TRECHO DA FONTE:
↓↓↓
Na sua exaltação, o ministro Gilmar Mendes ainda não reparou que tem municiado quem queira atacá-lo
O excesso de raiva e a aparente perda de controle em Gilmar Mendes
talvez expliquem, mas não tornam aceitável, que um ministro do Supremo
Tribunal Federal faça, para a opinião pública, afirmações tão
descabidas.
Nem o próprio Supremo é poupado no ataque atual de Gilmar Mendes, que
assim o define em entrevista ao "Globo": "Já é um Poder em caráter
descendente". Não há por que duvidar desse sentimento particular de
Gilmar Mendes, mas também não há como atribuir a tal afirmação, feita de
público e plena gratuidade, um qualquer propósito respeitável.
Ali demolidor, pelo método da implosão, é também deste ministro, no
mesmo dia, porém à Folha, a atribuição deste motivo para o que diz ter
ouvido de Lula: "Dizer que o Judiciário está envolvido numa rede de
corrupção", para "melar o julgamento do mensalão".
A afirmação sobre o Supremo, com provável sinceridade; a outra, uma
ficção sem sequer um indício em seu favor. Lula, o PT e os réus do
mensalão nada ganhariam com uma investida contra o Judiciário. Sabem
disso na mesma proporção em que a imaginação ficcionista não sabe.
↑↑↑
SEÇÃO DE DADOS:
↓↓↓
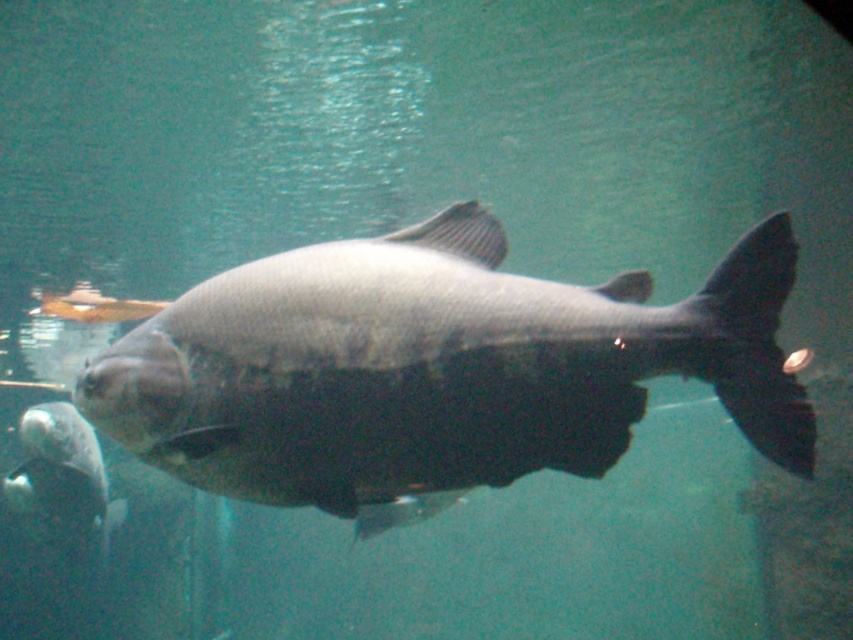
You are an underwater photographer trying to capture both the shiny silver fish at center and the shiny silver fish at lower left in a single frame. Which fish should you focus on first to ensure they both fit in the shot?

The shiny silver fish at center is smaller than the shiny silver fish at lower left. To ensure both fit in the shot, focus on the shiny silver fish at lower left first as it is larger and requires more space.

You are an underwater photographer aiming to capture both the shiny silver fish at center and the shiny silver fish at lower left in a single frame. Which fish should you focus on first to ensure both are in the frame?

The shiny silver fish at center is shorter than the shiny silver fish at lower left, so you should focus on the shiny silver fish at lower left first to ensure both are in the frame since it is larger and might require more space.

You are an underwater photographer trying to capture both the shiny silver fish at center and the shiny silver fish at lower left in a single frame. Based on their positions, which fish would appear larger in your camera viewfinder?

The shiny silver fish at center would appear larger in the camera viewfinder because it is wider than the shiny silver fish at lower left according to their sizes.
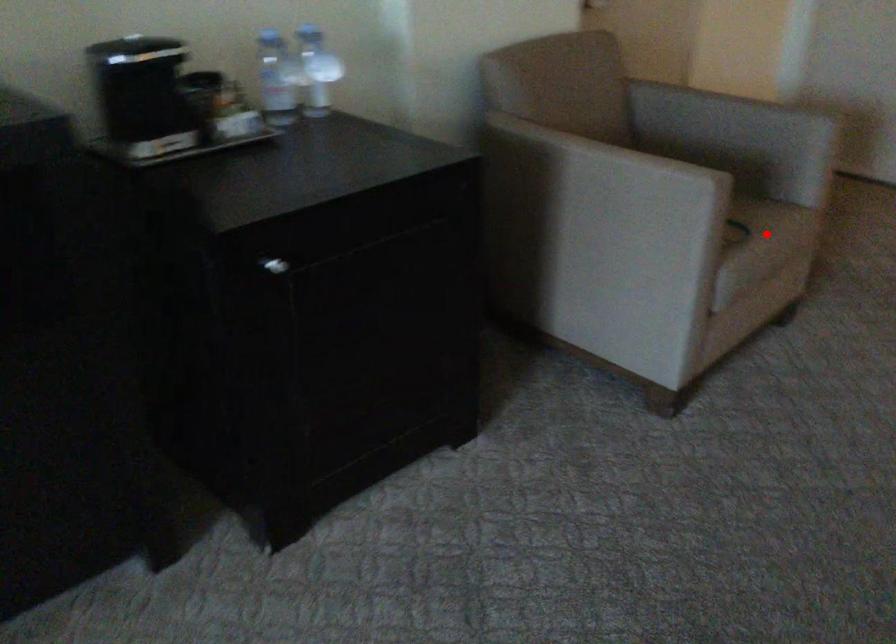
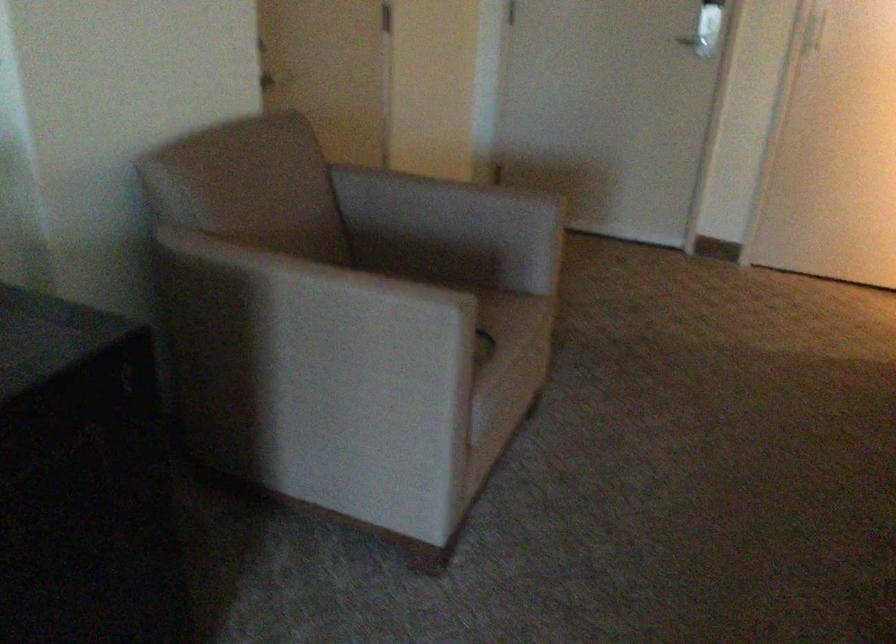
Where in the second image is the point corresponding to the highlighted location from the first image?

(513, 345)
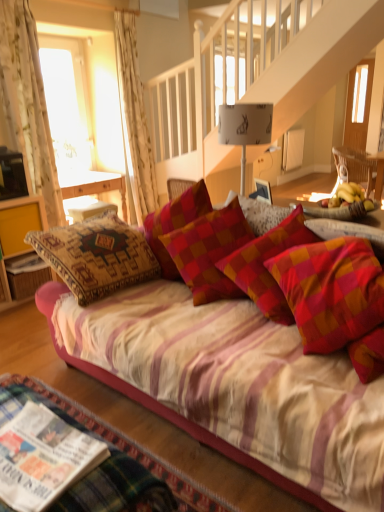
You are a GUI agent. You are given a task and a screenshot of the screen. Output one action in this format:
    pyautogui.click(x=<x>, y=<y>)
    Task: Click on the silky pink couch at center
    The width and height of the screenshot is (384, 512).
    Given the screenshot: What is the action you would take?
    pyautogui.click(x=235, y=386)

What do you see at coordinates (209, 251) in the screenshot?
I see `plaid fabric pillow at center` at bounding box center [209, 251].

What do you see at coordinates (28, 103) in the screenshot? This screenshot has height=512, width=384. I see `white floral fabric curtain at left, which is counted as the second curtain, starting from the right` at bounding box center [28, 103].

In order to click on wooden chair at right in this screenshot , I will do `click(361, 168)`.

Which object is positioned more to the left, white floral fabric curtain at left, which is counted as the second curtain, starting from the right, or pink fabric bed frame at lower left?

white floral fabric curtain at left, which is counted as the second curtain, starting from the right.

Is white floral fabric curtain at left, positioned as the second curtain in back-to-front order, located outside pink fabric bed frame at lower left?

Yes, white floral fabric curtain at left, positioned as the second curtain in back-to-front order, is located beyond the bounds of pink fabric bed frame at lower left.

How different are the orientations of white floral fabric curtain at left, positioned as the second curtain in back-to-front order, and pink fabric bed frame at lower left in degrees?

They differ by 90.6 degrees in their facing directions.

Consider the image. Is silky pink couch at center with plaid fabric pillow at center?

There is a gap between silky pink couch at center and plaid fabric pillow at center.

Is silky pink couch at center taller than plaid fabric pillow at center?

Indeed, silky pink couch at center has a greater height compared to plaid fabric pillow at center.

Based on their sizes in the image, would you say silky pink couch at center is bigger or smaller than plaid fabric pillow at center?

silky pink couch at center is bigger than plaid fabric pillow at center.

Could you tell me if silky pink couch at center is turned towards plaid fabric pillow at center?

No, silky pink couch at center is not facing towards plaid fabric pillow at center.

From the image's perspective, is printed paper magazine at lower left, the 2th magazine when ordered from left to right, under white floral fabric curtain at upper left, which ranks as the 1th curtain in right-to-left order?

Yes, from the image's perspective, printed paper magazine at lower left, the 2th magazine when ordered from left to right, is beneath white floral fabric curtain at upper left, which ranks as the 1th curtain in right-to-left order.

From a real-world perspective, is printed paper magazine at lower left, arranged as the 2th magazine when viewed from the top, physically below white floral fabric curtain at upper left, the second curtain viewed from the left?

Correct, in the physical world, printed paper magazine at lower left, arranged as the 2th magazine when viewed from the top, is lower than white floral fabric curtain at upper left, the second curtain viewed from the left.

The image size is (384, 512). I want to click on the 2nd magazine below the white floral fabric curtain at upper left, which ranks as the 1th curtain in right-to-left order (from the image's perspective), so click(43, 458).

Is printed paper magazine at lower left, which is counted as the second magazine, starting from the back, wider or thinner than white floral fabric curtain at upper left, the first curtain when ordered from back to front?

In the image, printed paper magazine at lower left, which is counted as the second magazine, starting from the back, appears to be wider than white floral fabric curtain at upper left, the first curtain when ordered from back to front.

From a real-world perspective, between printed paper magazine at lower left, which is counted as the second magazine, starting from the back, and white paper lampshade at upper center, who is vertically higher?

In real-world perspective, white paper lampshade at upper center is above.

Is printed paper magazine at lower left, arranged as the 2th magazine when viewed from the top, wider than white paper lampshade at upper center?

→ Correct, the width of printed paper magazine at lower left, arranged as the 2th magazine when viewed from the top, exceeds that of white paper lampshade at upper center.

From the image's perspective, is printed paper magazine at lower left, placed as the first magazine when sorted from bottom to top, positioned above or below white paper lampshade at upper center?

printed paper magazine at lower left, placed as the first magazine when sorted from bottom to top, is below white paper lampshade at upper center.

Which is correct: printed paper magazine at lower left, the 2th magazine when ordered from left to right, is inside white paper lampshade at upper center, or outside of it?

printed paper magazine at lower left, the 2th magazine when ordered from left to right, exists outside the volume of white paper lampshade at upper center.

Is there a large distance between white paper lampshade at upper center and white glossy magazine at lower left, arranged as the 2th magazine when viewed from the front?

Yes, white paper lampshade at upper center is far from white glossy magazine at lower left, arranged as the 2th magazine when viewed from the front.

Between point (265, 106) and point (24, 264), which one is positioned in front?

The point (265, 106) is in front.

Can we say white paper lampshade at upper center lies outside white glossy magazine at lower left, arranged as the first magazine when viewed from the back?

Yes, white paper lampshade at upper center is outside of white glossy magazine at lower left, arranged as the first magazine when viewed from the back.

This screenshot has height=512, width=384. Find the location of `chair lying behind the printed paper magazine at lower left, which ranks as the 1th magazine in front-to-back order`. chair lying behind the printed paper magazine at lower left, which ranks as the 1th magazine in front-to-back order is located at coordinates (361, 168).

Is printed paper magazine at lower left, which ranks as the 1th magazine in front-to-back order, oriented away from wooden chair at right?

Correct, printed paper magazine at lower left, which ranks as the 1th magazine in front-to-back order, is looking away from wooden chair at right.

Considering the sizes of printed paper magazine at lower left, placed as the first magazine when sorted from bottom to top, and wooden chair at right in the image, is printed paper magazine at lower left, placed as the first magazine when sorted from bottom to top, wider or thinner than wooden chair at right?

In the image, printed paper magazine at lower left, placed as the first magazine when sorted from bottom to top, appears to be more narrow than wooden chair at right.

From a real-world perspective, who is located lower, printed paper magazine at lower left, which is counted as the second magazine, starting from the back, or wooden chair at right?

In real-world perspective, printed paper magazine at lower left, which is counted as the second magazine, starting from the back, is lower.

Which object is more forward, plaid fabric pillow at center or white floral fabric curtain at left, which appears as the 1th curtain when viewed from the left?

plaid fabric pillow at center.

Who is smaller, plaid fabric pillow at center or white floral fabric curtain at left, positioned as the second curtain in back-to-front order?

plaid fabric pillow at center.

Which of these two, plaid fabric pillow at center or white floral fabric curtain at left, the first curtain viewed from the front, stands shorter?

Standing shorter between the two is plaid fabric pillow at center.

Can you tell me how much plaid fabric pillow at center and white floral fabric curtain at left, which is counted as the second curtain, starting from the right, differ in facing direction?

The facing directions of plaid fabric pillow at center and white floral fabric curtain at left, which is counted as the second curtain, starting from the right, are 79.7 degrees apart.

From a real-world perspective, which curtain is the 2nd one above the pink fabric bed frame at lower left? Please provide its 2D coordinates.

[(28, 103)]

Where is `pillow lying behind the silky pink couch at center`? This screenshot has height=512, width=384. pillow lying behind the silky pink couch at center is located at coordinates (209, 251).

Considering their positions, is wooden chair at right positioned further to printed paper magazine at lower left, which ranks as the 1th magazine in front-to-back order, than pink fabric bed frame at lower left?

wooden chair at right lies further to printed paper magazine at lower left, which ranks as the 1th magazine in front-to-back order, than the other object.

From the image, which object appears to be farther from white floral fabric curtain at upper left, the first curtain when ordered from back to front, white paper lampshade at upper center or wooden chair at right?

Based on the image, wooden chair at right appears to be further to white floral fabric curtain at upper left, the first curtain when ordered from back to front.

Which object lies nearer to the anchor point white floral fabric curtain at left, positioned as the second curtain in back-to-front order, wooden chair at right or yellow wood cabinet at left?

Among the two, yellow wood cabinet at left is located nearer to white floral fabric curtain at left, positioned as the second curtain in back-to-front order.

Based on their spatial positions, is pink fabric bed frame at lower left or wooden chair at right further from yellow wood cabinet at left?

wooden chair at right is positioned further to the anchor yellow wood cabinet at left.

Considering their positions, is white paper lampshade at upper center positioned closer to printed paper magazine at lower left, the 2th magazine when ordered from left to right, than white floral fabric curtain at left, which appears as the 1th curtain when viewed from the left?

Among the two, white paper lampshade at upper center is located nearer to printed paper magazine at lower left, the 2th magazine when ordered from left to right.

Consider the image. When comparing their distances from silky pink couch at center, does plaid fabric pillow at center or printed paper magazine at lower left, the 2th magazine when ordered from left to right, seem closer?

Among the two, plaid fabric pillow at center is located nearer to silky pink couch at center.

Based on their spatial positions, is plaid fabric pillow at center or white floral fabric curtain at left, positioned as the second curtain in back-to-front order, closer to wooden chair at right?

plaid fabric pillow at center is closer to wooden chair at right.

From the image, which object appears to be farther from pink fabric bed frame at lower left, printed paper magazine at lower left, arranged as the 2th magazine when viewed from the top, or white floral fabric curtain at upper left, the second curtain viewed from the left?

white floral fabric curtain at upper left, the second curtain viewed from the left, is positioned further to the anchor pink fabric bed frame at lower left.

Where is `magazine between pink fabric bed frame at lower left and white glossy magazine at lower left, the first magazine from the top, from front to back`? magazine between pink fabric bed frame at lower left and white glossy magazine at lower left, the first magazine from the top, from front to back is located at coordinates (43, 458).

At what (x,y) coordinates should I click in order to perform the action: click on curtain located between silky pink couch at center and yellow wood cabinet at left in the depth direction. Please return your answer as a coordinate pair (x, y). The width and height of the screenshot is (384, 512). Looking at the image, I should click on (28, 103).

Identify the location of pillow positioned between printed paper magazine at lower left, arranged as the 2th magazine when viewed from the top, and white floral fabric curtain at upper left, the first curtain when ordered from back to front, from near to far. The image size is (384, 512). (209, 251).

Locate an element on the screen. Image resolution: width=384 pixels, height=512 pixels. pillow positioned between printed paper magazine at lower left, the 2th magazine when ordered from left to right, and white paper lampshade at upper center from near to far is located at coordinates (209, 251).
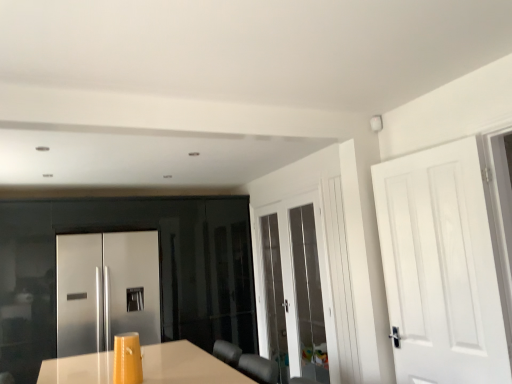
Question: From a real-world perspective, does white glossy door at center, the second door positioned from the left, stand above white matte door at right, which is the third door from back to front?

Choices:
 (A) no
 (B) yes

Answer: (A)

Question: Does white glossy door at center, which is counted as the second door, starting from the back, have a lesser height compared to white matte door at right, arranged as the 3th door when viewed from the left?

Choices:
 (A) no
 (B) yes

Answer: (A)

Question: Could you tell me if white glossy door at center, the second door positioned from the left, is turned towards white matte door at right, which is counted as the first door, starting from the right?

Choices:
 (A) yes
 (B) no

Answer: (B)

Question: Is white glossy door at center, which is counted as the second door, starting from the back, looking in the opposite direction of white matte door at right, which is the third door from back to front?

Choices:
 (A) no
 (B) yes

Answer: (A)

Question: Is white glossy door at center, the second door from the front, bigger than white matte door at right, acting as the 1th door starting from the front?

Choices:
 (A) yes
 (B) no

Answer: (A)

Question: From the image's perspective, is white glossy door at center, the 2th door when ordered from right to left, above or below satin stainless steel refrigerator at center, which is the third door in front-to-back order?

Choices:
 (A) below
 (B) above

Answer: (B)

Question: Relative to satin stainless steel refrigerator at center, placed as the first door when sorted from back to front, is white glossy door at center, the 2th door when ordered from right to left, in front or behind?

Choices:
 (A) behind
 (B) front

Answer: (B)

Question: Based on their positions, is white glossy door at center, the 2th door when ordered from right to left, located to the left or right of satin stainless steel refrigerator at center, placed as the first door when sorted from back to front?

Choices:
 (A) right
 (B) left

Answer: (A)

Question: Is white glossy door at center, the 2th door when ordered from right to left, taller or shorter than satin stainless steel refrigerator at center, which ranks as the 1th door in left-to-right order?

Choices:
 (A) short
 (B) tall

Answer: (B)

Question: From the image's perspective, is satin stainless steel refrigerator at center, placed as the first door when sorted from back to front, above or below white glossy door at center, the second door positioned from the left?

Choices:
 (A) below
 (B) above

Answer: (A)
↑↑↑
EXERCÍCIOS:
• 1. Transcreva do texto sobre Gilmar Mendes o trecho que vai de "A afirmação sobre" a "ficcionista não sabe.".
• 2. De acordo com o texto sobre Gilmar Mendes, como o ministro definiu o Supremo na entrevista ao "Globo"?
• 3. Dê continuidade ao texto sobre Gilmar Mendes a partir da última frase apresentada.

RESPOSTAS:
• 1.
A afirmação sobre o Supremo, com provável sinceridade; a outra, uma
ficção sem sequer um indício em seu favor. Lula, o PT e os réus do
mensalão nada ganhariam com uma investida contra o Judiciário. Sabem
disso na mesma proporção em que a imaginação ficcionista não sabe.

• 2. Como "um Poder em caráter descendente".

• 3.
Na sua exaltação, o ministro Gilmar Mendes ainda não reparou que tem
municiado quem queira atacá-lo. Já deu, por exemplo, três versões para o
custeio da viagem em que se encontrou, na Europa, com Demóstenes
Torres. A tal viagem das suas sensibilidades tocadas pelo que "pareceram
insinuações" de Lula.
Na primeira referência feita (estão todas impressas e gravadas), disse
haver respondido a Lula que viajou "com recursos próprios". Na segunda,
fez viagem oficial, custeada pelo Supremo, para um evento na Espanha, e
dali à Alemanha pagou ele mesmo. Na terceira (ainda na entrevista ao
"Globo"): "Fui a Berlim em viagem oficial. Por conta do STF".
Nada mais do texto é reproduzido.